One main reason the Bengals won last week was because of veteran WR Tyler Boyd. One of the few holdovers from the Marvin Lewis era, Boyd is extremely dependable. He caught a TD pass in last wake's game...you know, the one on that embarrassing inadvertent whistle. My homer goggles tell me it didn't make a difference and the ball was behind the WR and just about into his hands anyways, but I hated how controversial that became. Let me enjoy the win, controversy-free.
Some games Boyd is targeted heavily, while others he is pretty quiet. It all depends on the game script, but I love seeing a guy like him finally get the chance on this stage. I have a few Boyd cards, but I really like these two:
Another guy who is unheralded but an important part of the offense is TE CJ Uzomah. He's generally a 3-4 catch a game guy, but always seems to come through with a big play. It's obvious Joe Burrow greatly trusts him, especially in the red zone.
Can the Bengals advance to the AFC Championship today? I really hope so.

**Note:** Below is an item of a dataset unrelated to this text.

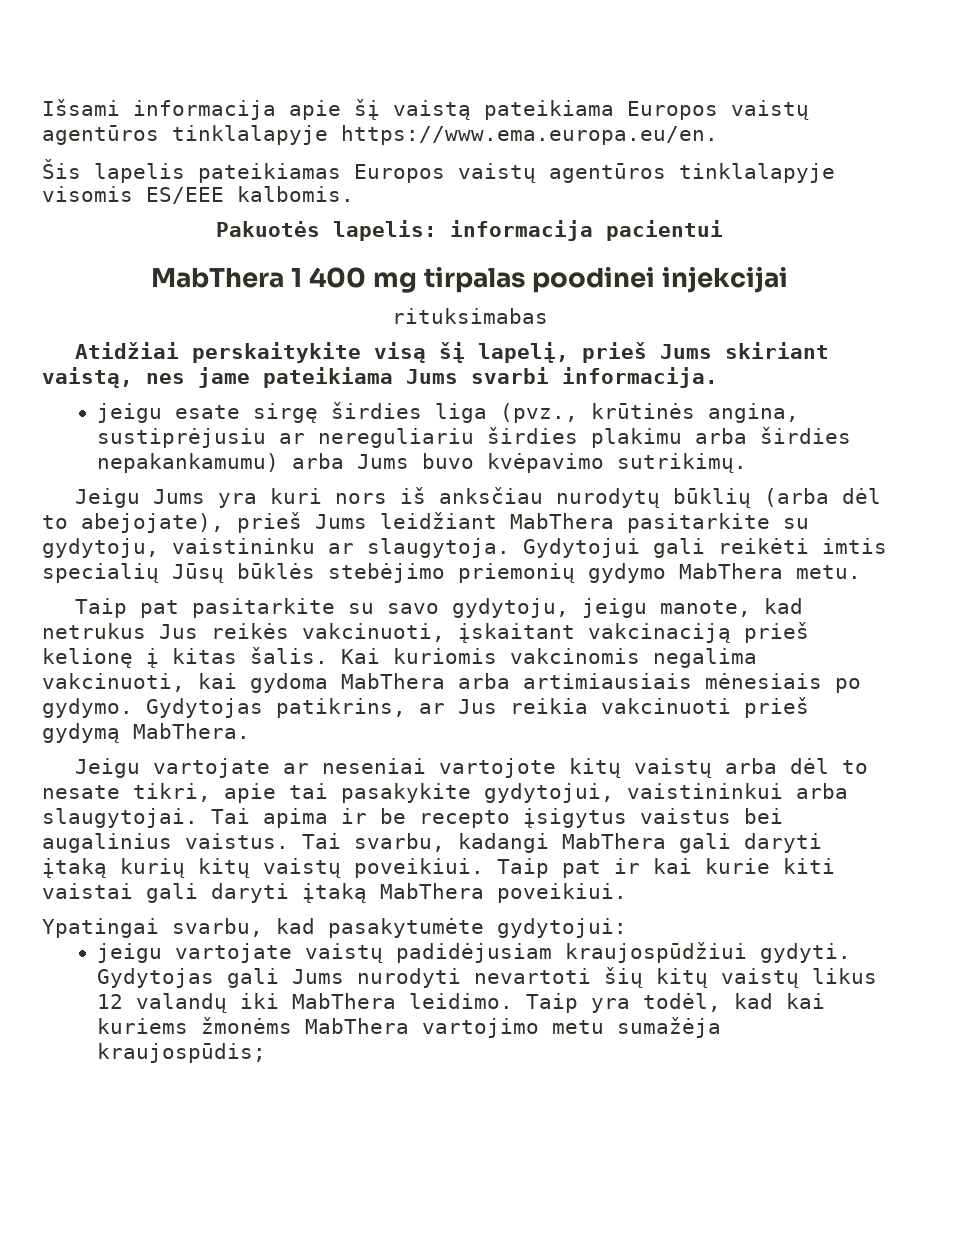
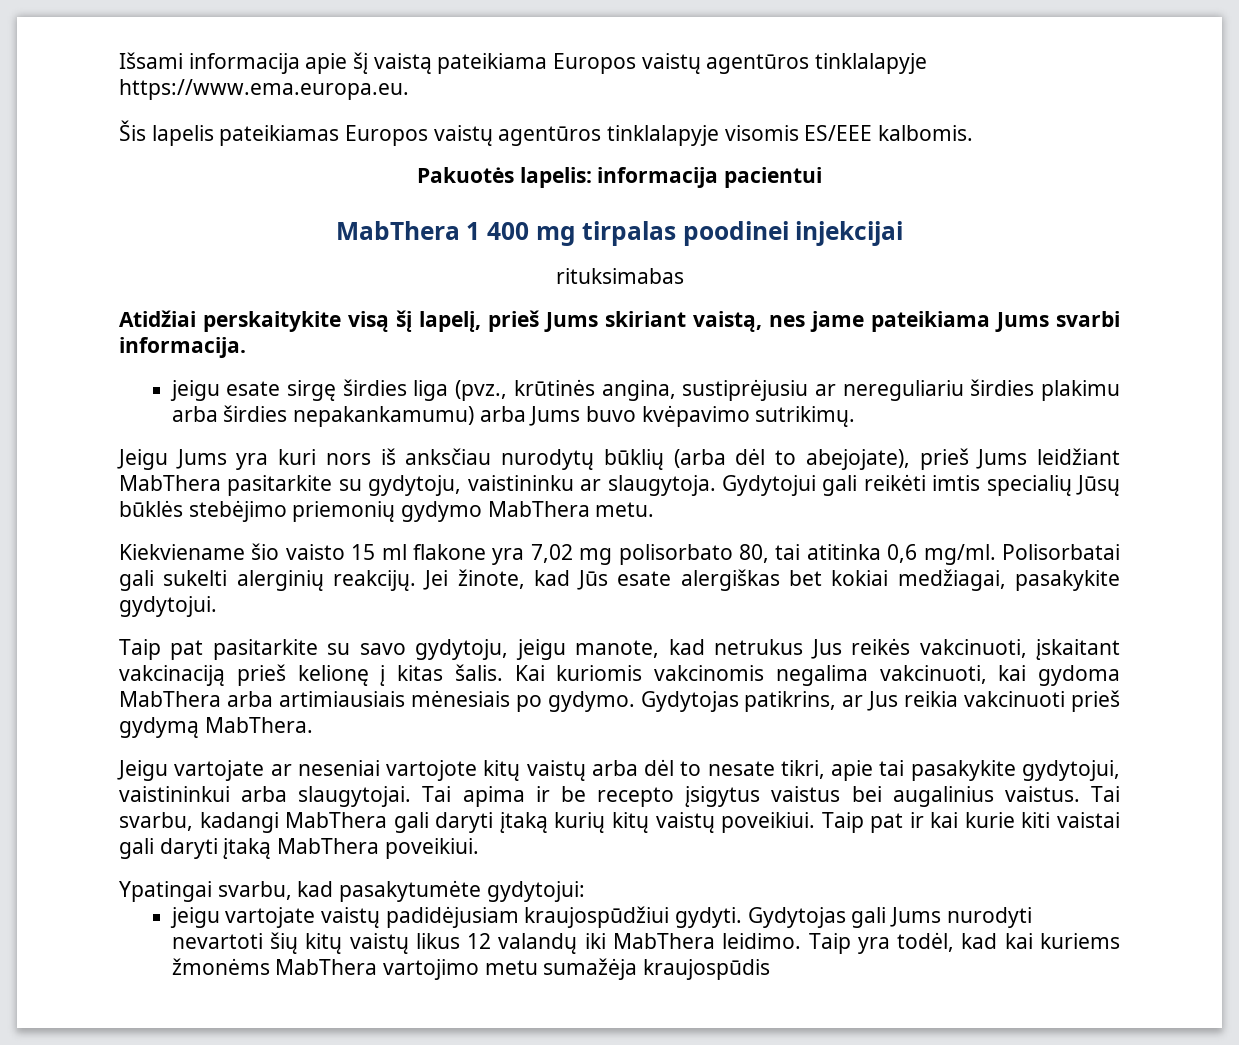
[341,125,718,145] https://www.ema.europa.eu/en. -> [119,79,409,100] https://www.ema.europa.eu.
(861, 572) none -> [119,543,1120,565] [119,569,1120,591] [119,596,217,617] // Kiekviename šio vaisto 15 ml flakone yra 7,02 mg polisorbato 80, tai atitinka 0,6 mg/ml. Polisorbatai gali sukelti alerginių reakcijų. Jei žinote, kad Jūs esate alergiškas bet kokiai medžiagai, pasakykite gydytojui.
[97,1043,267,1063] kraujospūdis; -> [642,959,770,980] kraujospūdis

Thursday, January 20, 2022
Last night, Sooz ran a #chadchat about '90s inserts. It was great to see the engagement and excitement, as many, including myself, find the '90s to be the greatest era of baseball cards.
They aren't for everyone, and that's fine. Enjoy your own opinion. You won't change mine.
But for me, give me a beautiful shiny card with a fun theme and some asymmetrical features any day over a vintage card of a guy at spring training in a fake pitching pose rocking a porn 'stache.
The most common answer to "what made '90s inserts the best ever?" had a fairly common theme: creativity and innovation. While some don't feel innovation is needed at all in baseball cards, I find it staggering at the lack of progress over the last 30 years.
Think about cards from the late '60s to '90s, then think about the same time period from the '90s to the 2020s. We have stalled in our tracks, or in some cases, we've gone backwards.
I attribute much of this to Topps and their lack of competition. With a few exceptions, inserts were never their thing. And now, they can save money by printing inserts on the same cardstock as base cards. They can give the illusion of shine without having to actual give the card shine. Mostly, they are lazy.
They'd rather have 150 card insert sets spread across three series than they would a 10-card Hot Gloves set.
They'd rather just give us another 1987 homage or 70 card reprint sets we've seen a thousand times. To them, they'll call those an insert set and be done with it.
Just this past Tuesday, I had two separate insert cards roll up to my house. Neither were crazy Jordan/Kobe/Griffeys that costs hundred of bucks. But each was special to me and cards I had wanted for some time:
Hot Gloves were those cards I saw on the pages of card magazines and as a kid and dreamed one day I could have. Packs of Flair at CVS were out of the question. $4.99 for a pack in a little box? Nope. Grab a pack of Score for $.89 and be on our way.
It's sad what Topps has done to inserts in their focus on parallels, autographs, SPs, and RCs.
Long live the '90s, the undisputed greatest era of baseball cards.